Fatty Acid-Modified Gapmer Antisense Oligonucleotide and Serum Albumin Constructs for Pharmacokinetic Modulation

Abstract

Delivery technologies are required for realizing the clinical potential of molecular medicines. This work presents an alternative technology to preformulated delivery systems by harnessing the natural transport properties of serum albumin using endogenous binding of gapmer antisense oligonucleotides (ASOs)/albumin constructs. We show by an electrophoretic mobility assay that fatty acid-modified gapmer and human serum albumin (HSA) can self-assemble into constructs that offer favorable pharmacokinetics. The interaction was dependent on fatty acid type (either palmitic or myristic acid), number, and position within the gapmer ASO sequence, as well as phosphorothioate (PS) backbone modifications. Binding correlated with increased blood circulation in mice (t_1/2 increased from 23 to 49 min for phosphodiester [PO] gapmer ASOs and from 28 to 66 min for PS gapmer ASOs with 2× palmitic acid modification). Furthermore, a shift toward a broader biodistribution was detected for PS compared with PO gapmer ASOs. Inclusion of 2× palmitoyl to the ASOs shifted the biodistribution to resemble that of natural albumin. This work, therefore, presents a novel strategy based on the proposed endogenous assembly of gapmer ASOs/albumin constructs for increased circulatory half-life and modulation of the biodistribution of gapmer ASOs that offers tunable pharmacokinetics based on the gapmer modification design.

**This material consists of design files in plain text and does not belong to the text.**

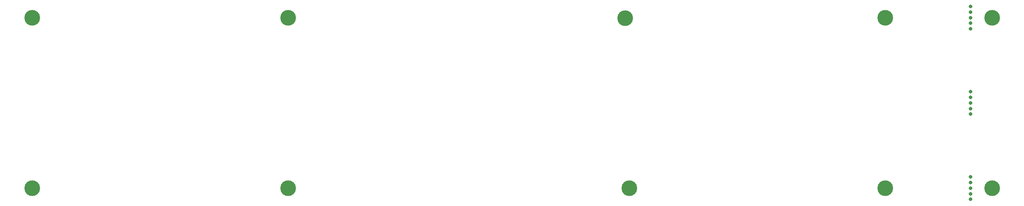
<source format=gbr>
G04 #@! TF.GenerationSoftware,KiCad,Pcbnew,(5.1.10-1-10_14)*
G04 #@! TF.CreationDate,2021-08-14T15:30:03-05:00*
G04 #@! TF.ProjectId,ori_top_plate,6f72695f-746f-4705-9f70-6c6174652e6b,rev?*
G04 #@! TF.SameCoordinates,Original*
G04 #@! TF.FileFunction,Soldermask,Top*
G04 #@! TF.FilePolarity,Negative*
%FSLAX46Y46*%
G04 Gerber Fmt 4.6, Leading zero omitted, Abs format (unit mm)*
G04 Created by KiCad (PCBNEW (5.1.10-1-10_14)) date 2021-08-14 15:30:03*
%MOMM*%
%LPD*%
G01*
G04 APERTURE LIST*
%ADD10C,0.800000*%
%ADD11C,3.500000*%
G04 APERTURE END LIST*
D10*
X375048450Y-97631692D03*
X375048450Y-96381692D03*
X375048450Y-95131692D03*
X375048450Y-98881692D03*
X375048450Y-100131692D03*
D11*
X165497570Y-97631660D03*
X165523314Y-59518904D03*
X222647810Y-59531500D03*
X222647810Y-97631660D03*
X297920000Y-59660000D03*
X298848130Y-97631660D03*
X356023474Y-59518904D03*
X356023474Y-97618936D03*
D10*
X375048450Y-78581580D03*
X375048450Y-77331580D03*
X375048450Y-76081580D03*
X375048450Y-79831580D03*
X375048450Y-81081580D03*
X375048450Y-59518808D03*
X375048450Y-58268808D03*
X375048450Y-57018808D03*
X375048450Y-60768808D03*
X375048450Y-62018808D03*
D11*
X379836330Y-59518840D03*
X379836330Y-97659743D03*
M02*

</source>
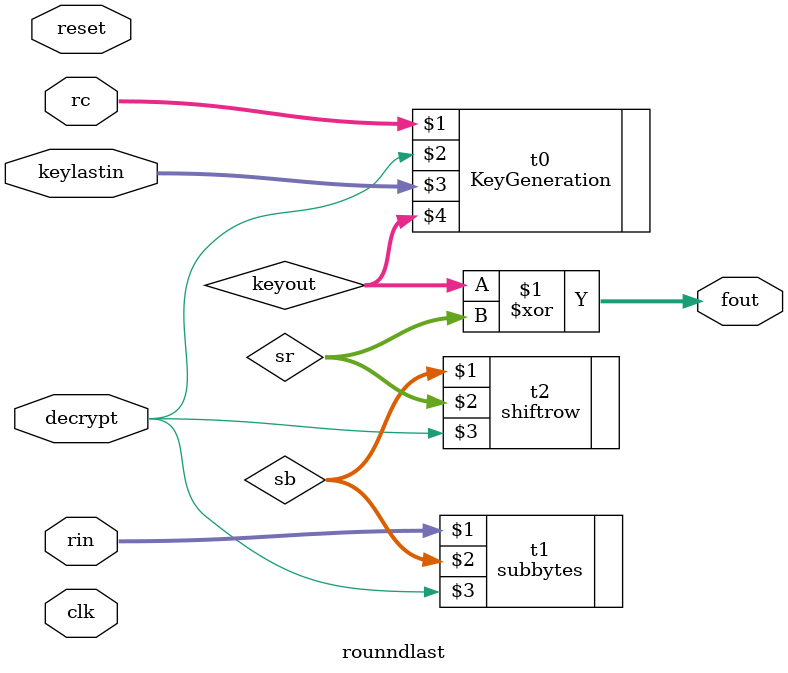
<source format=v>
`timescale 10ns / 1ps

module rounndlast(clk,reset,decrypt,rc,rin,keylastin,fout);
input clk,reset,decrypt;
input [3:0]rc;
input [127:0]rin;
input [127:0]keylastin;
output [127:0]fout;

wire [127:0] sb,sr,mcl,keyout;

//KeyGeneration t0(rc,keylastin,keyout);
KeyGeneration t0(rc,decrypt,keylastin,keyout);
subbytes t1(rin,sb,decrypt);
shiftrow t2(sb,sr,decrypt);
assign fout= keyout^sr;

endmodule

</source>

Keywords: albumin; antisense gapmer oligonucleotides; biodistribution; palmitoyl; pharmacokinetics.

Figure 1

Chemical Structure of the N2′-Functionalized Amino-LNA Monomers B, thymin-1-yl or 5-methylcytosin-1-yl; R, palmitoyl or myristoyl; X, O (PO, phosphodiester linkage) or S (PS, phosphorothioate linkage).

Figure 2

Polyacrylamide Gel Electrophoresis of Gapmer ASO/HSA Constructs Upper panels show recombinant human serum albumin (rHSA)-bound gapmer antisense oligonucleotides (ASOs); lower panels show naked gapmer ASOs. Gapmer ASOs without (left) or with (right) phosphorothioate (PS) backbone linkages are shown. (A) No palmitoylated modifications. (B) From top to bottom: 1× 5′-palmitoylated modification, 1× 3′- and 1× 5′- palmitoylated modifications, 2× 3′-palmitoylated modifications, 1 × 5’-myristoylated modification, and 1× 3′- and 1× 5′- myristoylated modifications myristoylated modifications. Gapmer ASOs are visualized by SYBR gold staining. Illustrations depict the different gapmer ASO designs: phosphodiester (PO) backbone is represented by a thin black line, whereas PS backbone is represented by a thick black line. LNA is depicted by black dots, palmitic acid is represented by black ovals, and myristic acid is represented by hollow ovals. For an example of a whole gel, refer to Figure S1.

Figure 3

Plasma Levels of Cy5.5 Fluorescent Gapmer Antisense Oligonucleotides at Selected Time Points following Intravenous Injection in C57BL/6 Mice Fluorescence was quantified using Living Image (Perkin Elmer), and the amounts normalized to the levels after 1 min. Inset in top right corner is a magnification of the first 4 hr. Data are presented as means with SD (n = 5).

Figure 4

Organs from Mice Scanned in the IVIS Scanner 24 hr after Injection of PO, PS, 2× Palmitoyl PO, or 2× Palmitoyl PS-Modified Gapmer ASOs (A–F) Quantification of fluorescence from isolated organs scanned in the In Vivo Imaging Service (IVIS) scanner, 24 hr after injection. The fluorescence intensity was normalized to the signal from the phosphorothioate (PS) antisense oligonucleotide (ASO)-treated mouse kidney and presented as means with SD (n = 5). (A) Kidneys, spleen, liver, lung, and heart. (B) Kidneys. (C) Spleen. (D) Liver. (E) Lung. (F) Heart. PO, phosphodiester.